- 引用段落:
-=-=-

Conformal Learning 求解回归问题和多标签分类问题¶

Conformal Learning 是一种非参数统计方法，利用“样本属于某个标签时的离群程度”来进行回归和分类。本文分别使用“老忠实泉的爆发和等待时间数据”进行回归预测，使用“玻璃分类数据”进行多标签分类预测。

参考文献：A Tutorial on Conformal Prediction

回归问题

对于训练集的某一个样本 \(i\)，找到离样本 \(i\) 最近的样本。
- 若最近的样本只有一个，记为样本 \(j\)，则计算样本 \(i\) 和样本 \(j\) 的标签之间的差值的绝对值；
- 若最近的样本有多个，则先计算这多个样本的标签的中位数，再将样本 \(i\) 的标签值与该中位数做差后取绝对值。
此“绝对值”就衡量了样本 \(i\) 的离群程度。
对于一个新样本 \(n\)，同样找到离样本 \(n\) 最近的样本，用“离样本 \(n\) 最近的一个或多个样本的标签的中位数”作为新样本的标签预测值。
根据信心水平 \(level\)（例如 \(90\%\)），选定一个离群程度，使得该离群程度在所有训练样本的离群程度中的大小排名分位数是 \(1-level\)（例如 \(10\%\)，即100个数中第10大的数）。

-=-=-

- 记录信息:
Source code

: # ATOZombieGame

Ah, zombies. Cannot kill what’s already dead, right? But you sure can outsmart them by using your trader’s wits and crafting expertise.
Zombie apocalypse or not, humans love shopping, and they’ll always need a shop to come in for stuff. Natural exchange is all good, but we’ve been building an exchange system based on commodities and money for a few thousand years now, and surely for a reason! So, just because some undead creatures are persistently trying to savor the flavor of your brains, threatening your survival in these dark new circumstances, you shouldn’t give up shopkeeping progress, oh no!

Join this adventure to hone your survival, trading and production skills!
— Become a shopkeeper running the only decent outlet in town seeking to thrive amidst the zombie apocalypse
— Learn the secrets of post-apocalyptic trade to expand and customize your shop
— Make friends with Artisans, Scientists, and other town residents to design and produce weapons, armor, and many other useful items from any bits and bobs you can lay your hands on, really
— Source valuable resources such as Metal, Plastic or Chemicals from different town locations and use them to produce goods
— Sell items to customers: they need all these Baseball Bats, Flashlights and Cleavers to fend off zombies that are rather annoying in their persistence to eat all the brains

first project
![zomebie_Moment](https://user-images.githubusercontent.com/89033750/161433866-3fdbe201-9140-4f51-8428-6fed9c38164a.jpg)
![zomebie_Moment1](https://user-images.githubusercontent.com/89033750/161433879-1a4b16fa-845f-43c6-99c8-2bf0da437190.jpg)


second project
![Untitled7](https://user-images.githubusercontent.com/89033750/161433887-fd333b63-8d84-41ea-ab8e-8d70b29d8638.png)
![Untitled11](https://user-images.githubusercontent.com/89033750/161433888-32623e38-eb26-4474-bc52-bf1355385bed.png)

-=-=-

- 任务要求:
在介绍 Conformal Learning 的引用段落中，回归预测使用的是哪一份数据？

- 结果:
回归预测使用的是老忠实泉的爆发和等待时间数据。